Another algorithm has a different approach to represent the trie structure. First the average depth of the trie is decreased by path compression [13] shown in figure 3b. Every internal child of only one node is removed and marked with a skip value.

[MEDLINE Format]

Figure 3. Three different trie structures a. Normal binary trie (leaf number 0 is string 0000, leaf number 1 is string 0001, leaf number 2 is string 00101 and so on) b. Path-compressed trie c. Level compressed trie [13]

The trie is then compressed more using the Level Compression (LC-trie), which reduces all the dense populated parts of the trie shown in figure 3c. It replaces number of i levels of the complete binary trie with a node value of 2 to the power of i. This is done to every part of the trie.

The leaves of the tree contain a pointer to a so-called base vector where the complete strings are stored. The depth of the LC-trie is typically 2-3. One memory lookup is performed for every node level and two additional memory accesses for the base vector and the next hop table. In certain cases the searched address doesn't match the base vector string because there are exceptions in the address space. This needs one extra lookup. This algorithm is very effective in memory usage. Typically the trie needs less than 250 kilobytes of memory and the whole table needs less than 1 megabyte. This is small enough to fit in a second level cache of a CPU. Simulation with real data shows that a 133 MHz Pentium could do about half a million lookups per second.

There is yet another technique [14], where the trie is divided into three levels. The first one is 16 nodes deep from nodes 1 to 16, the second level is from node 17 to 24 and the last level from node 25 to 32. Tests showed that this algorithm could do at least 2 million routing lookups per second, on a 200 MHz Pentium Pro, when the forwarding table fit in a secondary cache.

Another way to design an algorithm is to assume that memory is cheap [6]. This algorithm is optimized for current IPv4 network address space. The approach is designed to be implemented on a dedicated hardware. The goal is that the route lookup procedure takes only one memory access time. If you look at the length distribution of the network prefixes shown in figure 1, only few addresses are longer than 24 bits. In this algorithm the route table is divided into two arrays: the first one of 16 million entries long consisting of all the addresses from 0.0.0 to 255.255.255 and the second array of length 256 times "number of longer than 24 bit prefixes" entries. The first array has all the routes that are shorter than 25 bits and their next hops or a pointer to "the longer prefix" table. In this way, by using the memory inefficiently, the algorithm can search the routing table information in one memory access. Two memory accesses are needed for long prefixes, but they can be pipelined because the accesses are located in different memory banks. The total cost of memory is estimated to be 33 Mbytes.

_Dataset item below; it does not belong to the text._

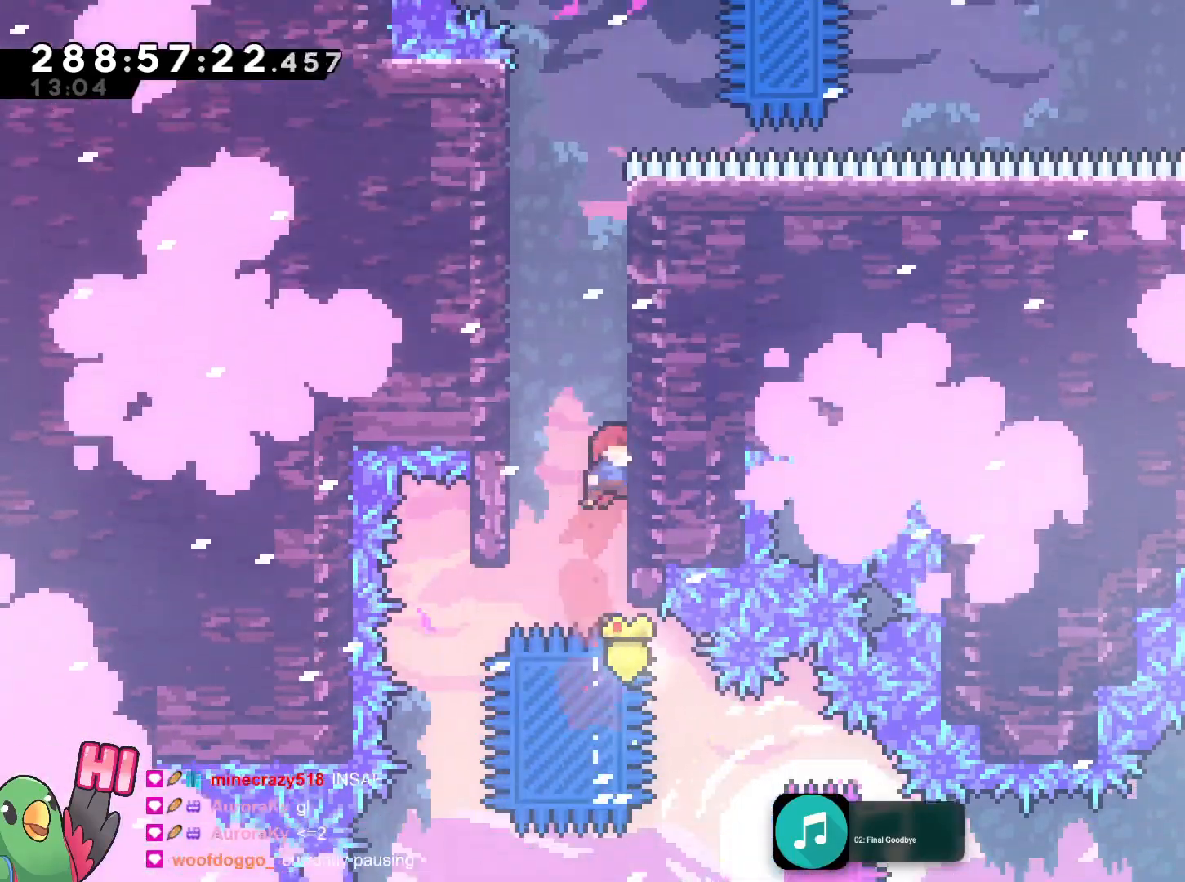
{"buttons": [], "left_stick": "right", "right_stick": "center", "events": [[67, "B", "down"], [150, "left_stick", "up-left"], [250, "B", "up"], [334, "B", "down"], [384, "left_stick", "right"], [467, "B", "up"]]}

The algorithms above optimize the memory usage, memory access or processing time. Using an algorithm that packs the varying prefix length data and needed pointer structure with as few overheads as possible minimizes the memory usage. Performance is gained when most of the data fit in the processor cache memory. Memory accesses and processing time are saved when the algorithm has a low depth in its storage structure. Processing time is minimized when the storing structure is as easy as possible. Usually the number of memory accesses is also decreased by partitioning the first search table to smaller arrays of tables that are processed separately. This increases memory usage, but speeds up the search.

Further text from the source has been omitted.